I think I am probably taking out my frustrations about wider issues on this one, ultimately very pleasant spot – it’s hardly like Starbucks has just pitched up in the woods on the River Fal. There is nothing wrong, and plenty right, with tasteful aesthetics and high-quality cream teas but, like all forms of gentrification, in large quantities it starts to feel like it’s endangering the very character of a place – ie the bit people liked in the first place.

I feel that on some level this is what is happening with Cornwall. Where it was once a novelty to have a pricey cappuccino in chic surroundings by the beach, it now seems to be an essential part of the business plan of every beach, cove or garden – and I can’t help thinking that if I’d really wanted to be drip-fed lattes after every muddy walk, surf and wild view, I wouldn’t have moved to England’s most remote county!

On a similar note, I heard on the West Cornwall grapevine that the wonderful cabin at Perranuthnoe, previously featured on pasties & cream, is to be closed (Correction: just found out that the Cabin Café is in fact moving up the road to the arts & crafts centre in the village so all is not lost) and replaced with – you guessed it – a beach restaurant. Hm.
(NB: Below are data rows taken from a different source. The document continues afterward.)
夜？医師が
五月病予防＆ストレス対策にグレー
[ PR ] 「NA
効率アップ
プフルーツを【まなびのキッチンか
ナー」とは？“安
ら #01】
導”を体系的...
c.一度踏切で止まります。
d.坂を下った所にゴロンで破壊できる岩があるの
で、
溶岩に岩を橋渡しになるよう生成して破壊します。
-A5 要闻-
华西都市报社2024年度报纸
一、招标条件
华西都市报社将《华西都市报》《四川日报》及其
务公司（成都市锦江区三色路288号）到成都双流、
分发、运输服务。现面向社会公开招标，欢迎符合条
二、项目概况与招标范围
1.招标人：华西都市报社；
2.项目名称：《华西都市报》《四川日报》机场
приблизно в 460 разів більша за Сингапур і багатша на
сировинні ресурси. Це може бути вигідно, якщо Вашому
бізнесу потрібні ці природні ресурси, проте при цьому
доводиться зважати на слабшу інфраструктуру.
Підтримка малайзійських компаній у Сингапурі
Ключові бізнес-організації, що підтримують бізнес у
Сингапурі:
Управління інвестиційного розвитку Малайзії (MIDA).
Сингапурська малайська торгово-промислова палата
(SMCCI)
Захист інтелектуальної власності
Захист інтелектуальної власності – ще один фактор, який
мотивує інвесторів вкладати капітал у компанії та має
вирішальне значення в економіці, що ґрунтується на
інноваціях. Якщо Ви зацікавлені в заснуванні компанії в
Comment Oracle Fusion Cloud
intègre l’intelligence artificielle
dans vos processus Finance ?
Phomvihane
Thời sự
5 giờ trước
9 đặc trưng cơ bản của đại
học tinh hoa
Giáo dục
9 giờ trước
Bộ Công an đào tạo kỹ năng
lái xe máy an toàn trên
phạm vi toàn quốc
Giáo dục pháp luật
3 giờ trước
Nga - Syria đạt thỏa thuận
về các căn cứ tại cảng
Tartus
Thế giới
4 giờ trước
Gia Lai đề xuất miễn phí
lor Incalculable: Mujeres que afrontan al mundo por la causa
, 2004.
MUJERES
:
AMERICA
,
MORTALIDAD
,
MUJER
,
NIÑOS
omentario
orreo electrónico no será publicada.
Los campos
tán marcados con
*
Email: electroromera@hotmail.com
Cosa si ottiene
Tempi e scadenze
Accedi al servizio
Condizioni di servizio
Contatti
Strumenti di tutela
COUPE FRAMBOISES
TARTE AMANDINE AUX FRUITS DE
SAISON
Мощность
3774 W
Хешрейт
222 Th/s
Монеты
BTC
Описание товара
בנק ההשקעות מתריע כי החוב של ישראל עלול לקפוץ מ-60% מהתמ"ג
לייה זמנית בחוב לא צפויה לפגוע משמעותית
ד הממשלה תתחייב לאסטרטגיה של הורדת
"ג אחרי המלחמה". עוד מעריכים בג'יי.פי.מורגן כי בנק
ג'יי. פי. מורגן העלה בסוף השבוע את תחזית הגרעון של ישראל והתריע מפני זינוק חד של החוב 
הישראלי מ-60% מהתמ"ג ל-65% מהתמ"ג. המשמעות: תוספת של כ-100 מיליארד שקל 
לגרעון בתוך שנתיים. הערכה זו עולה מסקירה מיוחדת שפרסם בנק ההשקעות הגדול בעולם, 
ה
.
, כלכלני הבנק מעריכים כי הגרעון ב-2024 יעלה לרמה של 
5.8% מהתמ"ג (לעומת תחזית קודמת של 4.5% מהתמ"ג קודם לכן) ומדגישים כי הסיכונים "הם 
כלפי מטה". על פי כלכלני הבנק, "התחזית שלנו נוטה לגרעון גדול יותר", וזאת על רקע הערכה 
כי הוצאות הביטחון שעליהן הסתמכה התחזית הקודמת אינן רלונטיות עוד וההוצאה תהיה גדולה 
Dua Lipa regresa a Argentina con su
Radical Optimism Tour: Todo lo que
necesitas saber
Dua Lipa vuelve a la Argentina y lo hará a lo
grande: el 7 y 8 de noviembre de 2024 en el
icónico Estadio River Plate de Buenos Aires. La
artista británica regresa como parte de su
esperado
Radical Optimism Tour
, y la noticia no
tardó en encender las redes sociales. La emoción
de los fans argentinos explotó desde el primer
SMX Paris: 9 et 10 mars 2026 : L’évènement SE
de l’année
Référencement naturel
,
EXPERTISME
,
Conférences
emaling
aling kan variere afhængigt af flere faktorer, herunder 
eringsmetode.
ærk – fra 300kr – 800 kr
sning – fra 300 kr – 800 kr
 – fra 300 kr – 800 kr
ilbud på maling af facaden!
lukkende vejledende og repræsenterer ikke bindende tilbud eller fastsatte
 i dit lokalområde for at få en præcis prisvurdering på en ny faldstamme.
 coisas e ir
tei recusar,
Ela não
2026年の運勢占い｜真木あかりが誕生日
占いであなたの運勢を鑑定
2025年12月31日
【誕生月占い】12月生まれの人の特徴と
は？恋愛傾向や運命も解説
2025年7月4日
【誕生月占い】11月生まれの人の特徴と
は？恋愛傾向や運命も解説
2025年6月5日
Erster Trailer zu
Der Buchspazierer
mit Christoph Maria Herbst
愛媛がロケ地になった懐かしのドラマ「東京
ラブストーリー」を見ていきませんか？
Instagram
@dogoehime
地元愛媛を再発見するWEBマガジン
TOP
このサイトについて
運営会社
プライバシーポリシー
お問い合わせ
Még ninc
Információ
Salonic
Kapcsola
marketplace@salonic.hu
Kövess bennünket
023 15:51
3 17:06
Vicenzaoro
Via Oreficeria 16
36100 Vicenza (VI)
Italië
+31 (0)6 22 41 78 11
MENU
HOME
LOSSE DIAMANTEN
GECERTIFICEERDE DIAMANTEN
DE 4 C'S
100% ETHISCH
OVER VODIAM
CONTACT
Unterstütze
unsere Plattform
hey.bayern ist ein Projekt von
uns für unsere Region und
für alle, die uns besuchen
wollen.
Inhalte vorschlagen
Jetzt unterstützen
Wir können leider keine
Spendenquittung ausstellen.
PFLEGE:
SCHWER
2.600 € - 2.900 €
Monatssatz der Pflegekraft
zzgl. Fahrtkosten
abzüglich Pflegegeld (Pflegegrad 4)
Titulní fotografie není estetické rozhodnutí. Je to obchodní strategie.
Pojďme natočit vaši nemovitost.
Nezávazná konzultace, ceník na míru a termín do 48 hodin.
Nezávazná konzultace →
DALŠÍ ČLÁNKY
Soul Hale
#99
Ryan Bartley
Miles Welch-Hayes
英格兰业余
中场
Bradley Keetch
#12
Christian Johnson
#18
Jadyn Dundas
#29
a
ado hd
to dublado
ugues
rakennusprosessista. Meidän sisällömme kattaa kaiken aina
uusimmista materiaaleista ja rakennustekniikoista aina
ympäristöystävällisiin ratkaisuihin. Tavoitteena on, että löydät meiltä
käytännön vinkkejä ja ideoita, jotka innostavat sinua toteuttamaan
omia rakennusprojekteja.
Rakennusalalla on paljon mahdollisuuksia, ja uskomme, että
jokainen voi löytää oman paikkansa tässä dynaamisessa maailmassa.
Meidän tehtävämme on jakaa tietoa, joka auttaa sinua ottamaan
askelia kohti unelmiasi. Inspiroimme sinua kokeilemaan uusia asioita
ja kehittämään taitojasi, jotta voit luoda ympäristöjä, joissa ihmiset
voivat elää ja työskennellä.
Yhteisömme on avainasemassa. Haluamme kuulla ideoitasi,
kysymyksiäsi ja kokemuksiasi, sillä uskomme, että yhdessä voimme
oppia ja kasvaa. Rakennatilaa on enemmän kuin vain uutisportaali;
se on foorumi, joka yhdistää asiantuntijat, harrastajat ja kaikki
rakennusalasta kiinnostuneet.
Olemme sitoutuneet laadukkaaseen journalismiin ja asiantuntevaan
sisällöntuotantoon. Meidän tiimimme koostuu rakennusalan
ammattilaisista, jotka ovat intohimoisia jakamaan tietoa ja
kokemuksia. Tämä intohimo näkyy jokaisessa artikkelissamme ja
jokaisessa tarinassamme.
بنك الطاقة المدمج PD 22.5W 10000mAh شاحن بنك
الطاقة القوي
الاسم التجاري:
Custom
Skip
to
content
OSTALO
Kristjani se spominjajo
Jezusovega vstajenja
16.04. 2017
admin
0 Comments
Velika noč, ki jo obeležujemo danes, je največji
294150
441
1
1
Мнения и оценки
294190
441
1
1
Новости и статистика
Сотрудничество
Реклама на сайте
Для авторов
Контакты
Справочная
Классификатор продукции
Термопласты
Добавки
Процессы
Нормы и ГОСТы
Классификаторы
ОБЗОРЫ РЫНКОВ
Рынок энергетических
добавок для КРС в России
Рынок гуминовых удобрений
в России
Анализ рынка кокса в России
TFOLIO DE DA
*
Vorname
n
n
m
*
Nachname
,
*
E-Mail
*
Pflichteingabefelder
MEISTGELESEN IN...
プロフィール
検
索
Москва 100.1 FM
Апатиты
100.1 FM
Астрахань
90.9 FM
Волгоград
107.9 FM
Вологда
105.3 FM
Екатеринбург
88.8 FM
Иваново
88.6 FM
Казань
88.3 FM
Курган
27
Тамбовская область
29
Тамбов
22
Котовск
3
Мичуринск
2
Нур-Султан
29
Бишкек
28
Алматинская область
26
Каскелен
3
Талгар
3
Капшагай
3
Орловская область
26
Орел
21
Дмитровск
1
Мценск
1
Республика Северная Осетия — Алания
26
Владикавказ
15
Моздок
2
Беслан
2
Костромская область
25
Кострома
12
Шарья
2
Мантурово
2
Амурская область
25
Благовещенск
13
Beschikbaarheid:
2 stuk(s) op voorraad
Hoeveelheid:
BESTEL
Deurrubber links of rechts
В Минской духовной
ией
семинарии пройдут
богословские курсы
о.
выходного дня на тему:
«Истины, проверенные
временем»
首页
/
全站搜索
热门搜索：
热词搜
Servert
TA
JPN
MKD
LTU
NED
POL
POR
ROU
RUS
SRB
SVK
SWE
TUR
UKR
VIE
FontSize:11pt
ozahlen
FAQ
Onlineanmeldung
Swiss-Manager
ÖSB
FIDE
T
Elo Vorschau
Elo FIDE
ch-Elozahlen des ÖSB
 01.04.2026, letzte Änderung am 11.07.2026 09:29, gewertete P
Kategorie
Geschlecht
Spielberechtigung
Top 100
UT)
Getting back on subject, please don’t let my grumbles stop you going to Tolverne Cottage – it’s a fascinating spot on the Fal, surrounded by thick woodland (used by US troops as an embarkation point for the D-Day landings) and accessed easily by ferry. Tregothnan tea is delicious, the Victoria Sponge superb, staff friendly, and the new owners committed to maintaining green boat links from the quay outside. I’m just a grumpy old woman before my time!? (Discuss.)